Faith groups win meetings dispute

Associated Press

WASHINGTON — Religious charities should be allowed to use the common areas in public housing to offer residents counseling, job training and other services, the government is advising local housing authorities.

The Department of Housing and Urban Development developed the policy after receiving reports that some authorities denied religious charities access to meeting rooms, an agency official said.

HUD wanted to make the policy clear, as it plans to encourage more religious groups to offer their services on site to public housing residents, said Steven Wagner, deputy director of the agency's office of faith-based initiatives.

"There's rather little of it going on now," he said.

Letters about the policy are going to all 3,200 local public housing authorities. HUD cannot impose the policy, but many authorities look to the agency for guidance.

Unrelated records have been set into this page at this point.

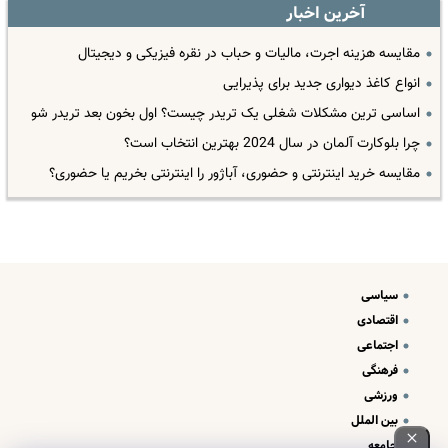
آخرین اخبار
مقایسه هزینه اجرت، مالیات و حباب در نقره فیزیکی و دیجیتال
انواع کاغذ دیواری جدید برای پذیرایی
اساسی ترین مشکلات شغلی یک تریدر چیست؟ اول بخون بعد تریدر شو
چرا بلوکارت آلمان در سال 2024 بهترین انتخاب است؟
مقایسه خرید اینترنتی و حضوری، آباژور را اینترنتی بخریم یا حضوری؟
سیاسی
اقتصادی
اجتماعی
فرهنگی
ورزشی
بین الملل
جامعه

"To the extent the common areas and meeting rooms are made available to any organization for the purpose of conducting residen-tial programs, faith-based organizations may not be denied equal right of access because of their religious character," HUD Secretary Mel Martinez wrote.

The letter is part of President Bush's effort to get religious organizations more involved in helping to address social problems.

Legislation that is supported by the White House but has stalled in Congress would open more government programs to churches, synagogues and other religious groups.

In the meantime, federal agencies are trying to do what they can under the law to open the government's doors wider to religious groups. No HUD money now falls under charitable choice laws, which allow projects spending government money to maintain exemptions from civil rights laws and make hiring and firing decisions based on religion.

The Bush administration initiative has raised concerns about possible violations of the constitutional separation between church and state.

But Terri Schroeder, a legislative analyst for the American Civil Liberties Union, said the HUD letter appears to merely reiterate a commonly accepted tenet.